Chicken wings are available as mild, hot and "stupid hot." I opted for stupidity and was let down. The heat, though definite, was no greater than ordinary hot wings elsewhere and offset by the sauce's strong vinegar tang.

The "stupid hot" designation is symptomatic of the menu's sense of humor. The muffaletta sandwich, for example, is called a "muff." While I'm the last person qualified to judge someone else's bad humor, let's just say certain jokes already feel dated in our meme-a-minute culture. The fried calamari are called "Da Kraken," a reference to a briefly infamous scene in this year's Clash of the Titans remake, while the club sandwich is referred to as (wait for it...) the "Glee" club.
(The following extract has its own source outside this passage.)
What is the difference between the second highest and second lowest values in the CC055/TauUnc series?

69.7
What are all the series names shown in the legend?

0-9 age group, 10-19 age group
The silly names and generic menu all point toward a restaurant that's trying to compete with the ever-encroaching empire of T.G.I. Friday's, Applebee's and other national chains. In today's economic climate, I can hardly fault such a strategy. As I mentioned when I reviewed Racanelli's Cucina ("Cucina Confidential," Aug. 27, 2009), such appeals to a broader public are becoming increasingly common in the gentrifying Delmar Loop. Yet I can't help but feel a little saddened and bothered by this trend: I write this the same week that Riddle's Penultimate Café & Wine Bar, a Delmar Loop institution and a seminal part of St. Louis restaurant history, has closed its doors.

Market Pub House is neither a market nor a pub nor a house. It is the future of the Delmar Loop, and it is here, now.